Литмир - Электронная Библиотека
A
A

— Петелька, верная петелька,— слышится вдруг из угла, где лежит Кислякова.

Ух, с каким бы удовольствием я вцепилась в глаза этой гадины!

15

Две ужасные новости.

Ланскую брали утром на допрос. Вернулась необыкновенно быстро и в таком состоянии, что мы не сразу решились с ней заговорить. Ей дали очную ставку с этим Винокуровым, и он при ней снова показал, что они вместе обязались стать резидентами гестапо в Верхневолжске.

— Но это же ложь! Ложь! — закричала Ланская следователю. — Он лжет!

— Нет, так было, Кира Владимировна,— ответил Винокуров и даже, как сказала Ланская, спокойно, назидательно добавил: — Только чистосердечное признание и полное разоружение могут облегчить нашу вину и нашу участь...

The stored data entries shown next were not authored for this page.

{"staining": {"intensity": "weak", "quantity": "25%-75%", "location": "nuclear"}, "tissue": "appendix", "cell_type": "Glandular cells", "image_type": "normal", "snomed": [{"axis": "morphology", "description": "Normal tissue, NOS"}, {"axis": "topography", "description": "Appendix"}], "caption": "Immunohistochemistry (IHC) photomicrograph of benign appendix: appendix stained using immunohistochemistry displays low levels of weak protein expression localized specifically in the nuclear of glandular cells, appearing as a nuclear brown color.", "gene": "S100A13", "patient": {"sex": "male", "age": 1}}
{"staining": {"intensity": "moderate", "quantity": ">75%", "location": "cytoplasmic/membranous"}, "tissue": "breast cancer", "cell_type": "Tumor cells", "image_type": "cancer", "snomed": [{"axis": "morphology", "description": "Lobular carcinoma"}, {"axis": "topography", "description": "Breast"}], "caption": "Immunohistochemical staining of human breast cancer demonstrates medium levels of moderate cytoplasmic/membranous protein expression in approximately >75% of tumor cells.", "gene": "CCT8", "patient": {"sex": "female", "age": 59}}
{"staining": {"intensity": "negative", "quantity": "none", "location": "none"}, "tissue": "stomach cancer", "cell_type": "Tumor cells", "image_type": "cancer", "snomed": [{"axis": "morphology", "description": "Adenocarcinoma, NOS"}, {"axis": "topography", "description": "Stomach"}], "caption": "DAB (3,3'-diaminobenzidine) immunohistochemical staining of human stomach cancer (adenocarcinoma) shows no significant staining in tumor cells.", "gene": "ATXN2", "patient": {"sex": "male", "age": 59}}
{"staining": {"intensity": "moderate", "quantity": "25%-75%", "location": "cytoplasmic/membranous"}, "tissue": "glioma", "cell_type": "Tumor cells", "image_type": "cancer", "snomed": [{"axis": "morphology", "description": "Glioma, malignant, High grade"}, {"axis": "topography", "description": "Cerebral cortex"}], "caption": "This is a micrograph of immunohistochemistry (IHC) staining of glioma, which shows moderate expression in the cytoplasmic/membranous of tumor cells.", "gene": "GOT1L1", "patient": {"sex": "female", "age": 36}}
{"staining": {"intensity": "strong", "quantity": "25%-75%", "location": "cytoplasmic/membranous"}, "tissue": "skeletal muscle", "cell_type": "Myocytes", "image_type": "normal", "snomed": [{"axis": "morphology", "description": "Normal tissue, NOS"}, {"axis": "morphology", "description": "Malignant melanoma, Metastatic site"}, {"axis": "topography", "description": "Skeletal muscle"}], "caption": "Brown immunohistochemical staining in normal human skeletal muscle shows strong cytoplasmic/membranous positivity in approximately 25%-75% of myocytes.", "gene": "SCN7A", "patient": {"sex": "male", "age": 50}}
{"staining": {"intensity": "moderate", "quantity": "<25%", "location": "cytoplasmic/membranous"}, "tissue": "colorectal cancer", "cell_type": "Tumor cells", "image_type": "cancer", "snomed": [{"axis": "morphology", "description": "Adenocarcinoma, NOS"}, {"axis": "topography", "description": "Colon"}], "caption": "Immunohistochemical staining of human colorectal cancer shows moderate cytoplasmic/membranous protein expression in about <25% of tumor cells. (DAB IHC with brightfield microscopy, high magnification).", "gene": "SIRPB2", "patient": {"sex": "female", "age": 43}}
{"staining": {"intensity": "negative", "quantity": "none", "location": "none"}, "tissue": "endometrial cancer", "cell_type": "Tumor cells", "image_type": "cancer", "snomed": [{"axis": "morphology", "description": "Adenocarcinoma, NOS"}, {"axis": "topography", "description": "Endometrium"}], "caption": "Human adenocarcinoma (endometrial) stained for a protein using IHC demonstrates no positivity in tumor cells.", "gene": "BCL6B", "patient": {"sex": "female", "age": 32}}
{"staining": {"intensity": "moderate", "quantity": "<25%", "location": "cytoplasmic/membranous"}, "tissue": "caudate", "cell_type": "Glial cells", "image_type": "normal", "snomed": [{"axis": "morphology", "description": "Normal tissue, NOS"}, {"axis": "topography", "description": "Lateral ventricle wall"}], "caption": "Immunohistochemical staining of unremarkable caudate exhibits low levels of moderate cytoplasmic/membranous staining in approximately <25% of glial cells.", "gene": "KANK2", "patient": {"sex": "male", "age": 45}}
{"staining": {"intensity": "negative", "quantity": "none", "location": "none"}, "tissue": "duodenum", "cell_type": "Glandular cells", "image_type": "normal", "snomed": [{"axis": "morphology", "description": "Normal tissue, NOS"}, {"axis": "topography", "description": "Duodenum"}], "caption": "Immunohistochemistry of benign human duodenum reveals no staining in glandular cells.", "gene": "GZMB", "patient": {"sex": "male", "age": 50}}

— ...Я смотрела на него во все глаза,— рассказывала нам Ланская.— В своем ли он уме? Не знаю... Самое страшное, доктор Верочка, — это то, что он почти не изменился: был, как всегда, суховат, корректен, деловит... Чудовищно, чудовищно!..

Ланская сморщилась и закачалась, будто преодолевая нестерпимую зубную боль.

— Но и не это самое страшное. Вы знаете, что сказал мне этот человек? Такое и Достоевскому бы в голову не пришло. — Она стремительно вскочила с табурета и тут же со стоном, бессильно упала на него. — Следователь, ну тот, который постарше, этот комок нервов, он зачем-то вышел, оставив нас наедине. Может быть, у них это прием, не знаю, только он вышел. И вдруг этот человек зашептал: «Я люблю вас, Кира Владимировна. Я не могу без вас. Вы отказались бежать. Ради вас остался и я, хотя знал, что мне угрожает... Я слишком люблю вас, пусть мы уйдем из жизни вместе». Я так была ошарашена, что не успела даже плюнуть ему в морду. А тут открылась дверь, вернулся следователь. Он, этот человек, смолк, а я сижу, будто на меня потолок обрушился. Сижу и не могу говорить. «Уйдем вместе»,— а?! Потом, когда я обрела дар речи, его уже увели... Он чудовищно оклеветал меня, видите ли, во имя любви. Он хочет, чтобы я легла вместе с ним в его поганую могилу...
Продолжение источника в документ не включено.